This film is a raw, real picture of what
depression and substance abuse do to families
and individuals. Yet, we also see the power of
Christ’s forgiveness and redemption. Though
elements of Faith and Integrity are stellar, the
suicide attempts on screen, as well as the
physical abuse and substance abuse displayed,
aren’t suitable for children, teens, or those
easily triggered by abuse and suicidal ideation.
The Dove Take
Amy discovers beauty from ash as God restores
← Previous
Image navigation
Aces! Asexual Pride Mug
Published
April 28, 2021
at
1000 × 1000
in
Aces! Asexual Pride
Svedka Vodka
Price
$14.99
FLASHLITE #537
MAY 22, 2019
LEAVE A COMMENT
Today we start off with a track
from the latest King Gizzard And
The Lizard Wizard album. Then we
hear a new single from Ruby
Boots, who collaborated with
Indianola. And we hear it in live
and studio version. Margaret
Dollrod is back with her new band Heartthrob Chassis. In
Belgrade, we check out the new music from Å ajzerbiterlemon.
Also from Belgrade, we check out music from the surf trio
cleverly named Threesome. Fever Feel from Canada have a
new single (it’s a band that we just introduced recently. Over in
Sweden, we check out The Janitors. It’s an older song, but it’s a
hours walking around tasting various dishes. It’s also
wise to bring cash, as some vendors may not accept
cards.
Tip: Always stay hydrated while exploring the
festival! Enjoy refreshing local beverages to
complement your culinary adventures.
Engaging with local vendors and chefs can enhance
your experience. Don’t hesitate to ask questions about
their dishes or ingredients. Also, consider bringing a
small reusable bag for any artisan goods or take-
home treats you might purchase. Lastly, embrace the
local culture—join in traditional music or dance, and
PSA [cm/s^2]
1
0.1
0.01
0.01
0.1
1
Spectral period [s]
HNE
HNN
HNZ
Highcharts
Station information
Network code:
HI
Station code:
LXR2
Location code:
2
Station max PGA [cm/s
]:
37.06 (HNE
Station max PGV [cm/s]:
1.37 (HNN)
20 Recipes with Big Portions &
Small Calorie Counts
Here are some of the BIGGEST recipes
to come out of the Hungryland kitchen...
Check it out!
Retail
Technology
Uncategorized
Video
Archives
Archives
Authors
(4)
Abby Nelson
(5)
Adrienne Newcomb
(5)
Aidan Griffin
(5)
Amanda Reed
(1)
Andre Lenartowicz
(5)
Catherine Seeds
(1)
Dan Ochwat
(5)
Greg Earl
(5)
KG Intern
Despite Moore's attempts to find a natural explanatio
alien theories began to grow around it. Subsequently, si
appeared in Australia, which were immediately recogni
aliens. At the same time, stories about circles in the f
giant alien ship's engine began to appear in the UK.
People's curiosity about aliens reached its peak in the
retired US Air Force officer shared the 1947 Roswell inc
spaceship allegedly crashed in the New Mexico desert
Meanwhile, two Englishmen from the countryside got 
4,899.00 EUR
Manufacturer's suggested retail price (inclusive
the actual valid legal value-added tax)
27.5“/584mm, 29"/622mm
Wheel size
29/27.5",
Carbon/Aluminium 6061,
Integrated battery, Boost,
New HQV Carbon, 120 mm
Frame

####

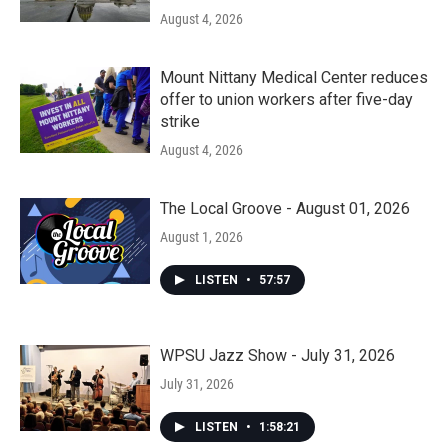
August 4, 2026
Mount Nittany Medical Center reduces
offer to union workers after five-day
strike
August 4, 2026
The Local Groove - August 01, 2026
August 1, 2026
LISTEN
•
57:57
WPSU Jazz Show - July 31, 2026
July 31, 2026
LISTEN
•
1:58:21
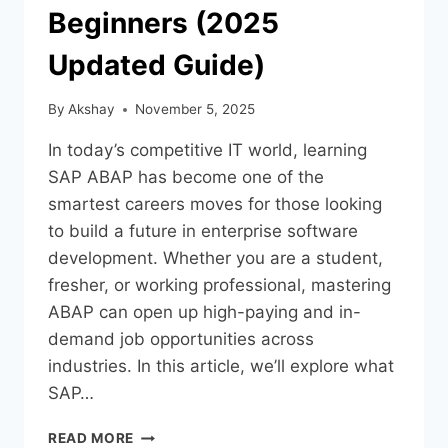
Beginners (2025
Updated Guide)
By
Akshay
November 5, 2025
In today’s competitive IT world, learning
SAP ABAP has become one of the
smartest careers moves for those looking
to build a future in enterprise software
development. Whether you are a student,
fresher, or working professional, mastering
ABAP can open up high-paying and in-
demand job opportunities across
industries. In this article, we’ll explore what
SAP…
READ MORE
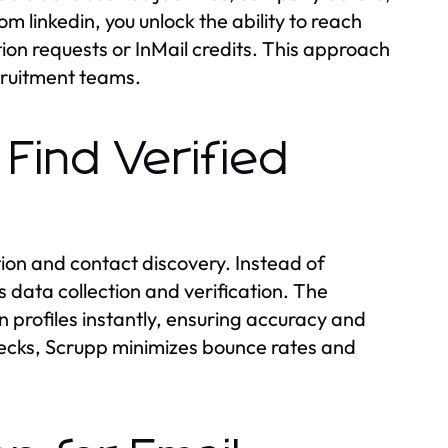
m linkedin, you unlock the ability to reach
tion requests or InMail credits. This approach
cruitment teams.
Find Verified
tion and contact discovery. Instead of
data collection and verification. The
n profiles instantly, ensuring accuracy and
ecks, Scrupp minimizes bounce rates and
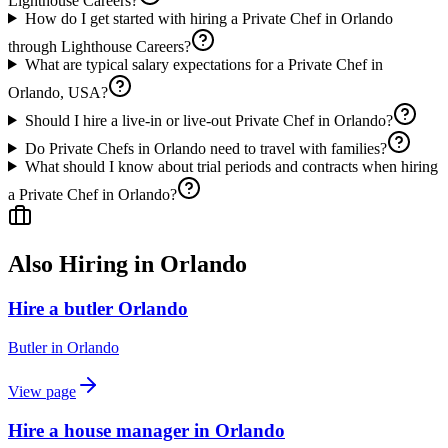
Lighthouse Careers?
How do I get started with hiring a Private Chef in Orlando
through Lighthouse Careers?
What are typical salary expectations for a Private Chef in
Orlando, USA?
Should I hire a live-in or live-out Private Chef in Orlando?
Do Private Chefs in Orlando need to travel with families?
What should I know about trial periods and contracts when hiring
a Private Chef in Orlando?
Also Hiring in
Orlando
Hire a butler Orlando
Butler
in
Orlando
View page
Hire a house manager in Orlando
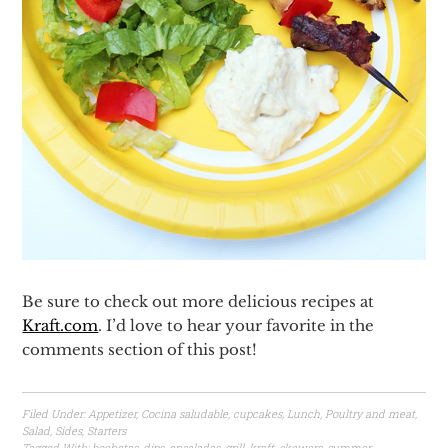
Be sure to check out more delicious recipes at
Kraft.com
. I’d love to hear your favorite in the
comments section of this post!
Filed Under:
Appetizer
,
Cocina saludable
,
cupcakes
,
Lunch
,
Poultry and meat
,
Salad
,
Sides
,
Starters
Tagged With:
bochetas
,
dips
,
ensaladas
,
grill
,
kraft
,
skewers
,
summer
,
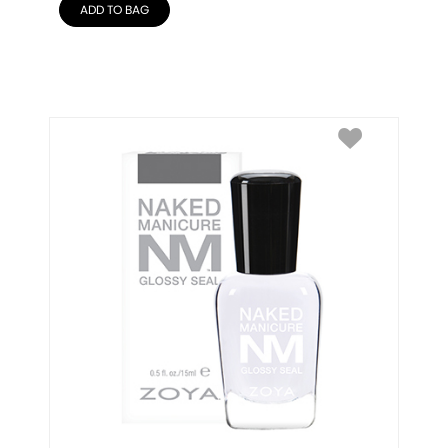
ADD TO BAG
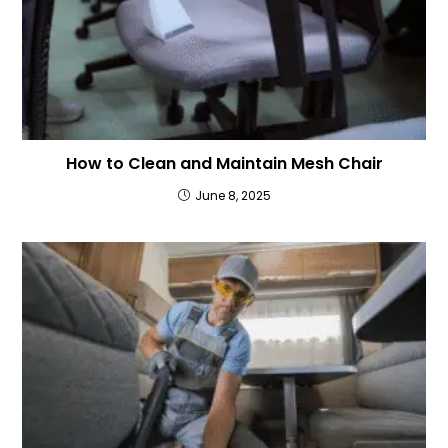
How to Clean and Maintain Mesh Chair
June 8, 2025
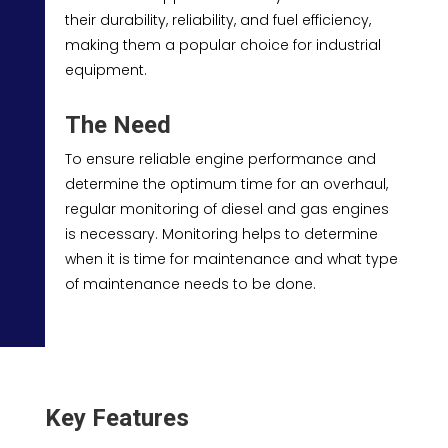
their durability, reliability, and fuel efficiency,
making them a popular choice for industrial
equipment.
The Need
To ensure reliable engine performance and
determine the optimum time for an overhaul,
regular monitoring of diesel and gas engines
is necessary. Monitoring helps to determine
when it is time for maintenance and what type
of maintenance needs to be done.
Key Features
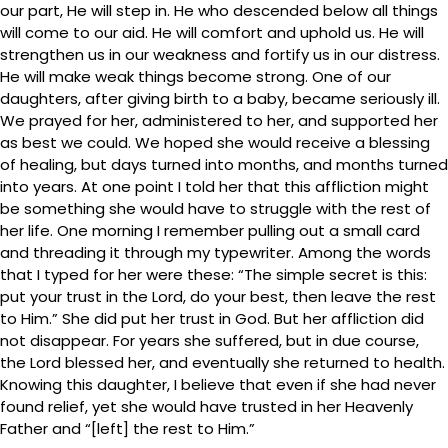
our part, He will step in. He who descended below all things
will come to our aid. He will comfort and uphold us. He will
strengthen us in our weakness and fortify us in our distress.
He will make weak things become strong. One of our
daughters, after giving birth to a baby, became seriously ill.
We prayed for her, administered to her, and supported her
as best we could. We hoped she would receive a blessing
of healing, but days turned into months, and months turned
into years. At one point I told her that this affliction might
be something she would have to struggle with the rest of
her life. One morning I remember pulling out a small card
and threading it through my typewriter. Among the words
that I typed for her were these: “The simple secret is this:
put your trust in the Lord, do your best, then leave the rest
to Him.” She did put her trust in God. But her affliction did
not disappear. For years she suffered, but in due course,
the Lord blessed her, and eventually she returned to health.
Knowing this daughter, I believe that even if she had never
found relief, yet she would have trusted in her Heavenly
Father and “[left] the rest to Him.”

####

*YOUR ASSIGNMENT*: Filter the records for the string "those" and copy every line that holds it.

*ANSWER BOX*:
aren’t suitable for children, teens, or those
smartest careers moves for those looking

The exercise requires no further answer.